Seymour Benzer, 84, is known as the "father of neurogenetics."

The prize committee says Benzer's work uncovered the genetic links to behavior in fruit flies that serve today as the foundation for the study and treatment of diseases of the brain and central nervous system.

"Once we find the gene in the fly that controls a particular kind of behavior or neurological function, then we look in the human genome to find the corresponding gene in the human," said Mr. Benzer. "Very often these are very closely related. The importance is that we can then use the fruit fly as an experimental animal to try to get around the defects. For instance, by applying drugs and screening different kinds of compounds. We do experiments on the fly, which you cannot do on the human to get clues to treatment and understand the mechanism."

Prior to Benzer's discoveries, many scientists believed environment primarily shaped human behavior.

The prize committee cited Benzer for more than half a century of work in three disciplines: physics, molecular biology and behavioral biology. The committee says Seymour Benzer's seminal discoveries profoundly influenced a generation of scientists.

Before pioneering the filed of neurogenetics, Benzer is credited with discoveries in molecular biology that helped pave the way for the Human Genome Project, the effort to map the three billion genes in the human genome.

"I worked on the structure of the gene and the virus that attacks bacteria and the contribution there was to bridge the gap between the structure of DNA and what the actual gene structure was that corresponds to it," he noted.
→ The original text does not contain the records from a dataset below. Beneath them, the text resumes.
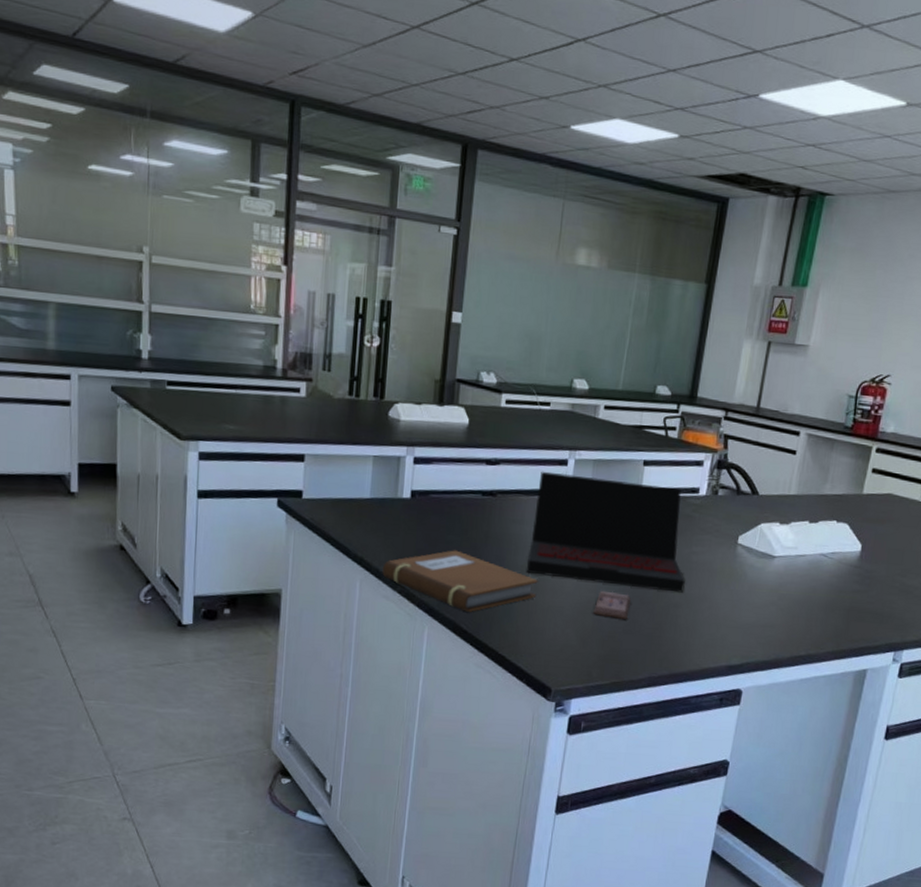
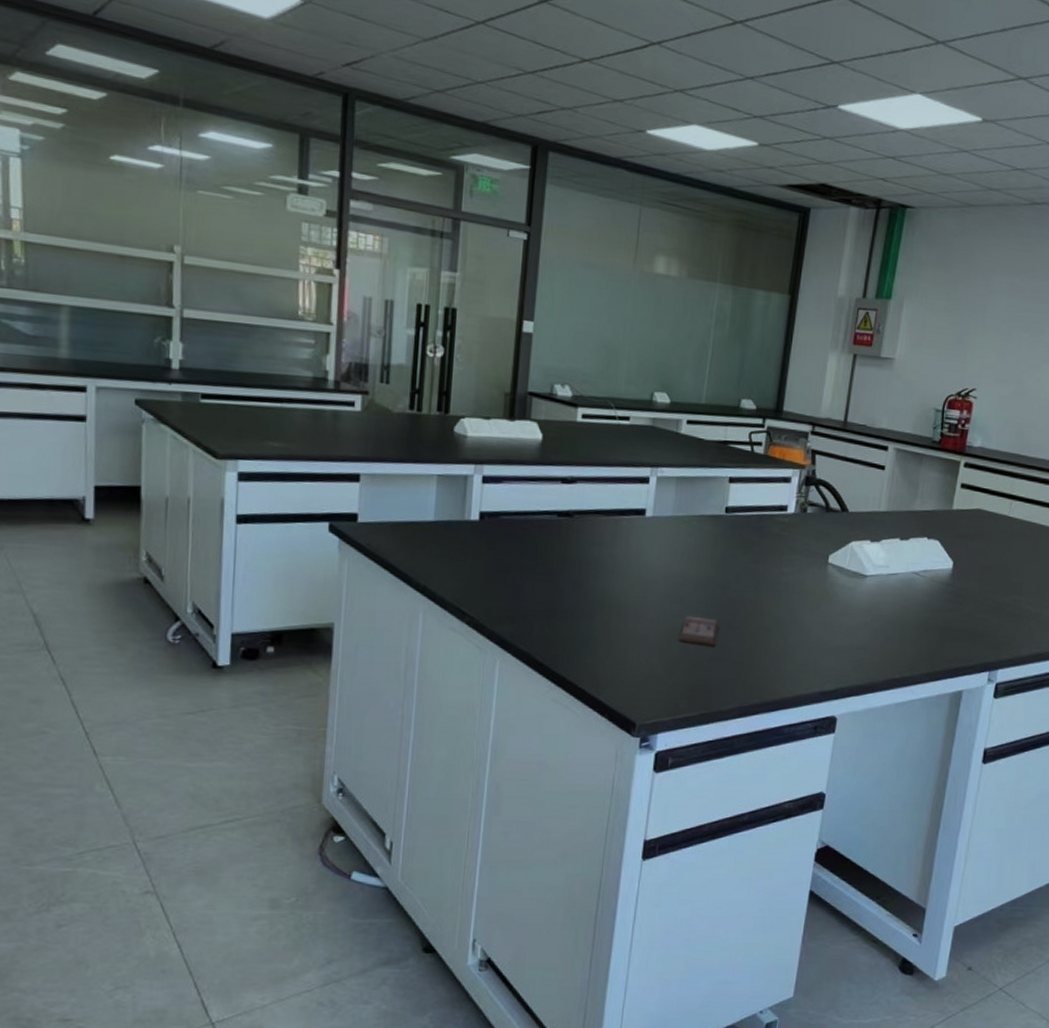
notebook: present [382,550,538,612] -> none [448,576,619,643]
laptop: present [526,471,685,593] -> none [606,489,775,616]

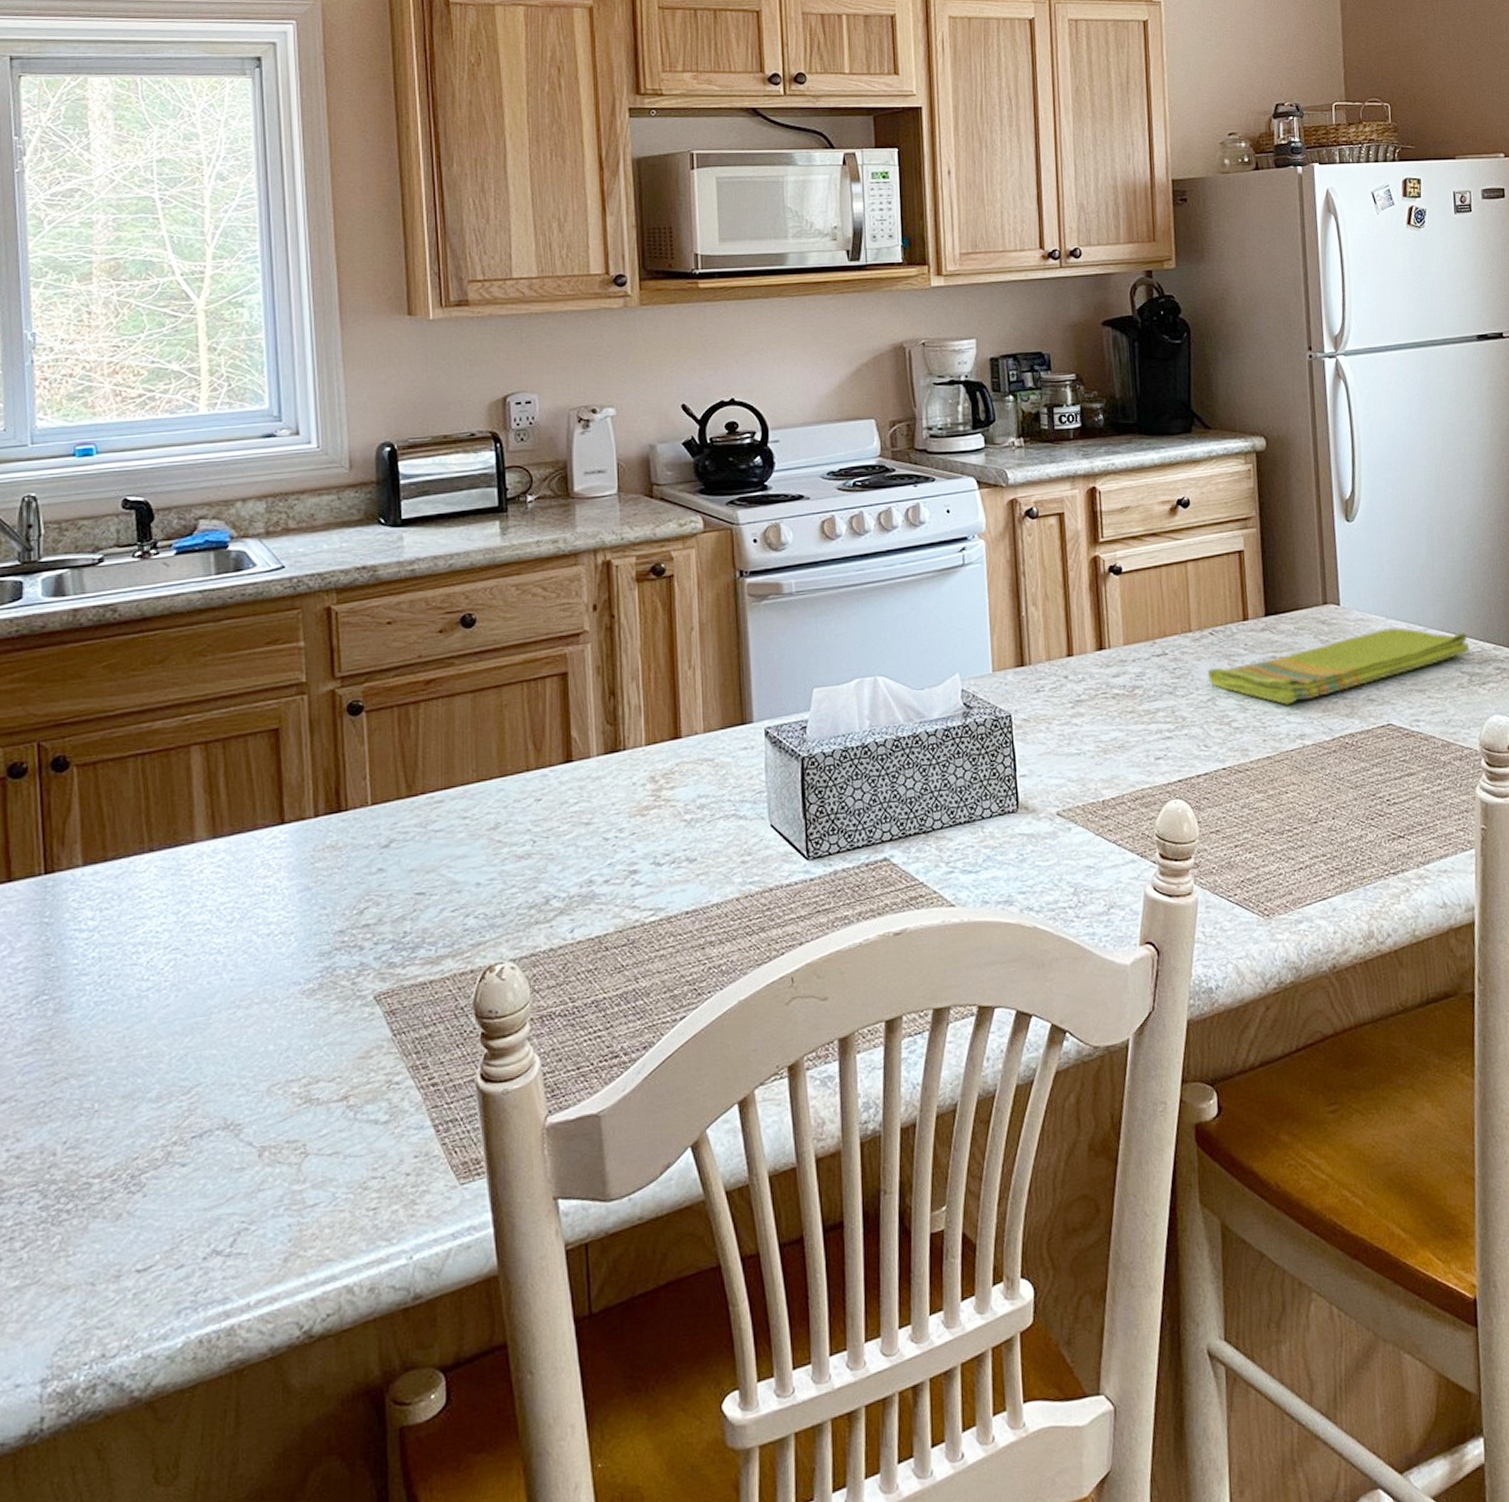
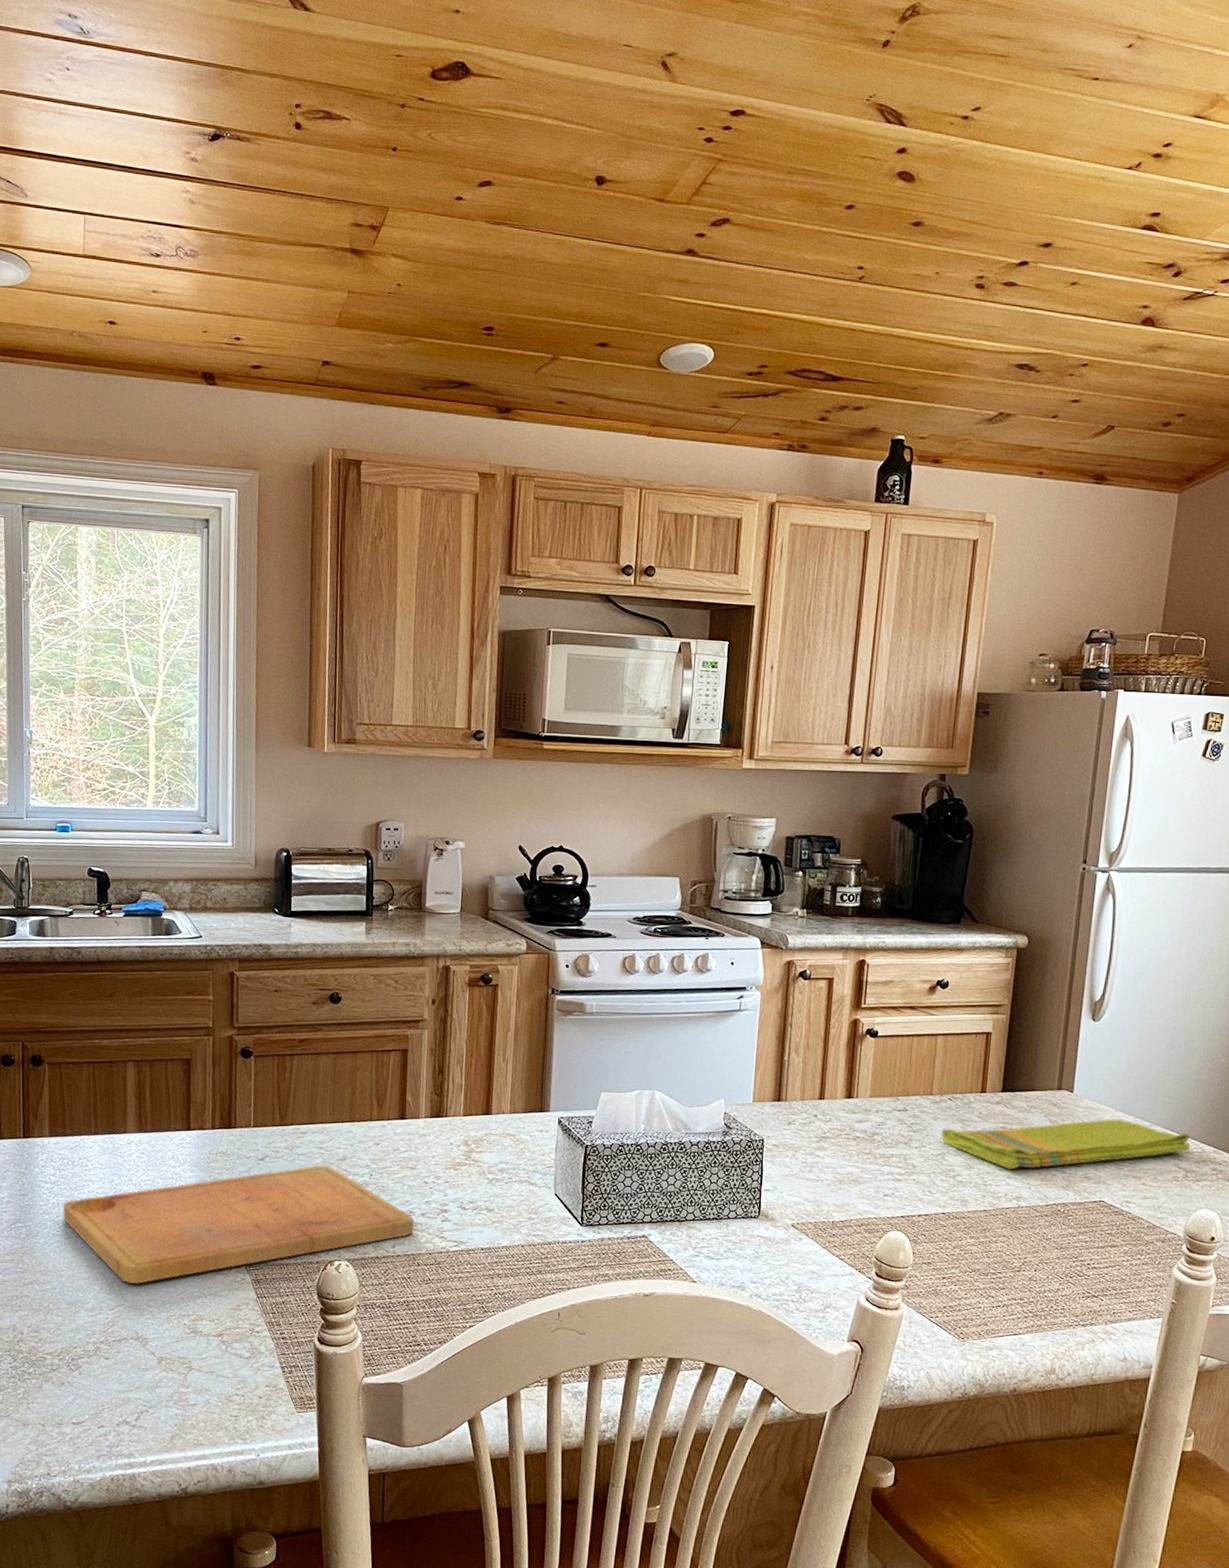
cutting board: none [108,839,595,1051] -> present [63,1165,414,1284]

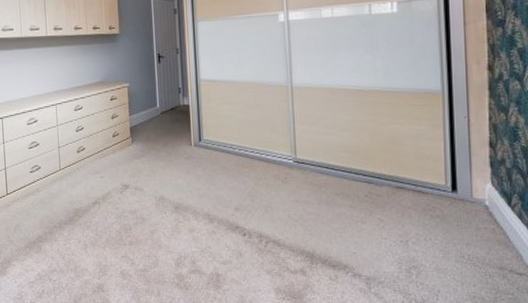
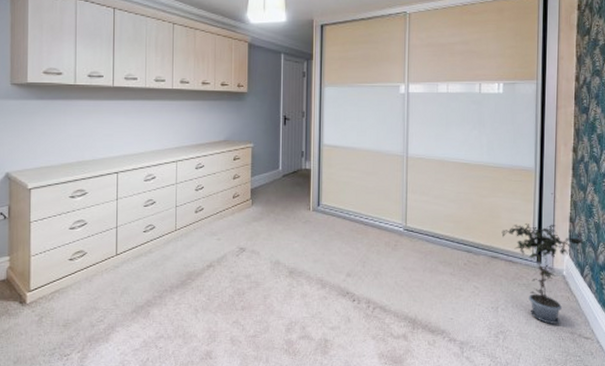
potted plant: none [406,150,517,259] -> present [501,224,590,324]

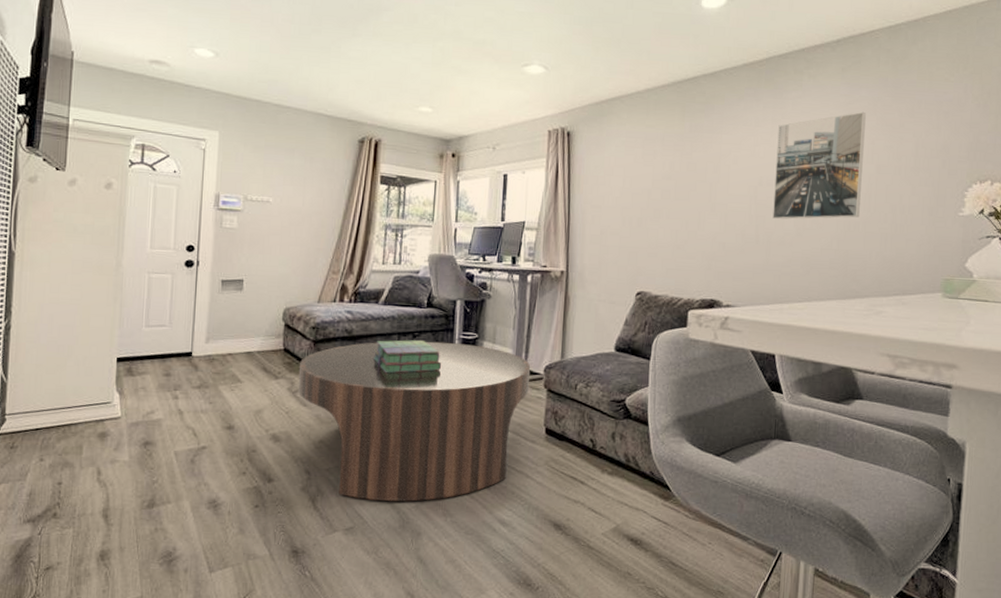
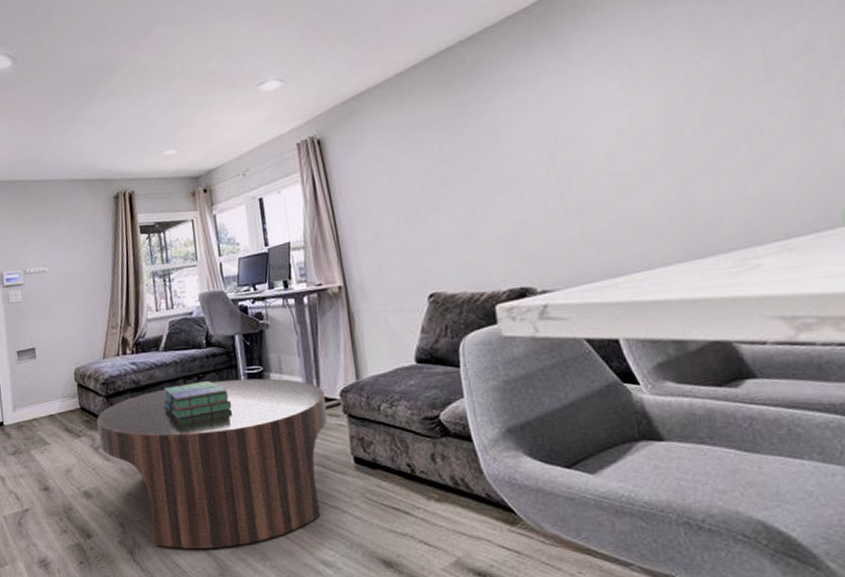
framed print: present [773,111,866,219] -> none [565,30,699,181]

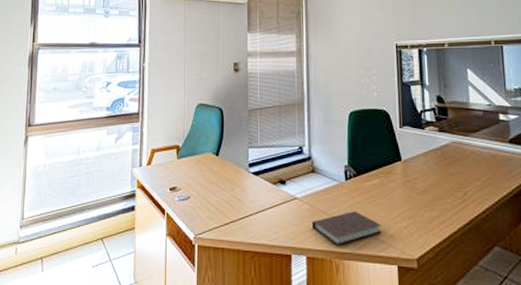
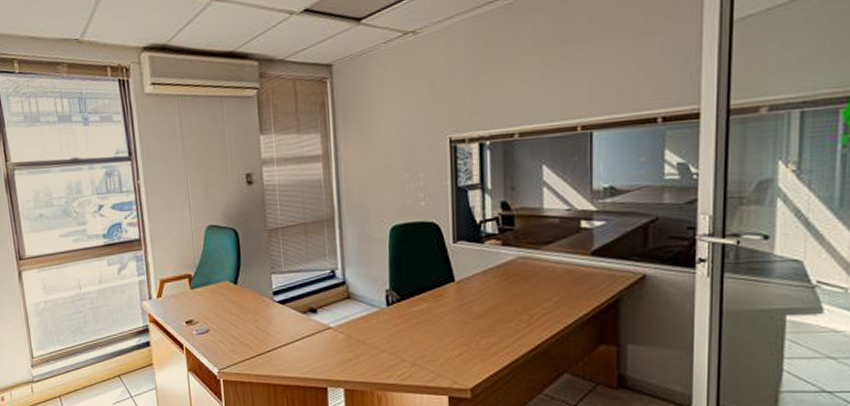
notebook: present [311,211,382,246] -> none [348,340,430,377]

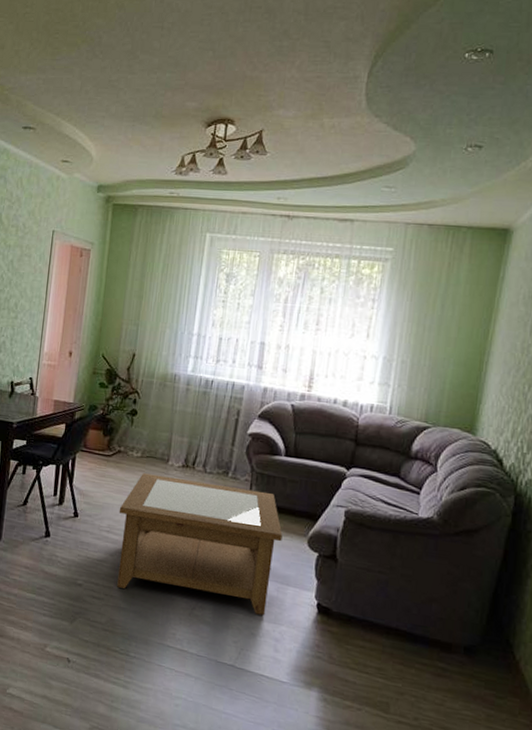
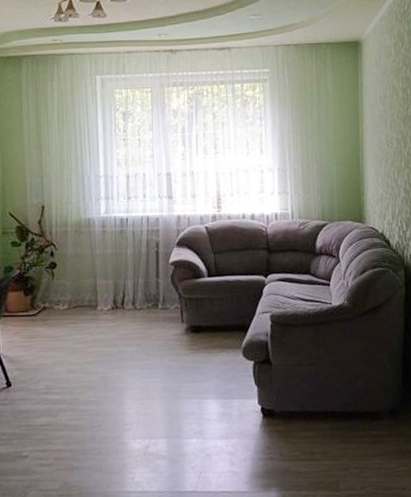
coffee table: present [117,473,283,616] -> none [54,315,219,448]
Benzer, a New York City native, is professor emeritus of neuroscience at the California Institute of Technology. The scientist says he is proudest of still making it into his laboratory every day.

In the world of medical research, the Albany award is second only to the Nobel Prize in Physiology and Medicine. The prize began in 2000 with a $50 million gift commitment to the Medical Center from Morris Silverstein, a New York businessman, to encourage biomedical research. Silverstein, who passed away in January at the age of 93, wanted to create an American Nobel Prize.